What is required:
Below are records. Copy every line with "Düsseldorf" in it.

[Stored data entries]
■ ■ ■ ■
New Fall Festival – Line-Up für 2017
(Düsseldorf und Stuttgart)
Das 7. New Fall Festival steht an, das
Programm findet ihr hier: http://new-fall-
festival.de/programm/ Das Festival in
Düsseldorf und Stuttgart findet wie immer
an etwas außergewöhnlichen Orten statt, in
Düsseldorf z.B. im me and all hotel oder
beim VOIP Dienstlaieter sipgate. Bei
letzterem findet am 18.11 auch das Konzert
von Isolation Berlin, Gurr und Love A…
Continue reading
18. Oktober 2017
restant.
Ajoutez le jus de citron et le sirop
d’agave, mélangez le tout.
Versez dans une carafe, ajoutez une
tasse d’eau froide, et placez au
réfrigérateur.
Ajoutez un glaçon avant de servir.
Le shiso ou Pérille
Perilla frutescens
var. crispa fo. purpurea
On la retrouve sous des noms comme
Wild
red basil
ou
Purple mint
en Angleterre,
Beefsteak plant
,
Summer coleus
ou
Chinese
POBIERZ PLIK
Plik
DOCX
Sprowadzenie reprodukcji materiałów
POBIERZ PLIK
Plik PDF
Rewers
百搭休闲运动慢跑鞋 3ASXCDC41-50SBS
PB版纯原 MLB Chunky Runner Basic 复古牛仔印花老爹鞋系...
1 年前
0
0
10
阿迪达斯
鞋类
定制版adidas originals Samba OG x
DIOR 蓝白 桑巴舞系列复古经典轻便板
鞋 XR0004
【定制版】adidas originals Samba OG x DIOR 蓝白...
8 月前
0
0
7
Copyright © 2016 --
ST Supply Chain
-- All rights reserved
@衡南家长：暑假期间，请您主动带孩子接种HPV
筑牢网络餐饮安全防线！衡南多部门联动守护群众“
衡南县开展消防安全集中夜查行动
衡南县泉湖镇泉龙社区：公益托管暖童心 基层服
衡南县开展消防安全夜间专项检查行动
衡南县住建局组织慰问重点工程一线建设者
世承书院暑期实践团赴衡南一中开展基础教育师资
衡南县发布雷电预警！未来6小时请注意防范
■ ■ ■ ■
Reply:
(Düsseldorf und Stuttgart)
Düsseldorf und Stuttgart findet wie immer
Düsseldorf z.B. im me and all hotel oder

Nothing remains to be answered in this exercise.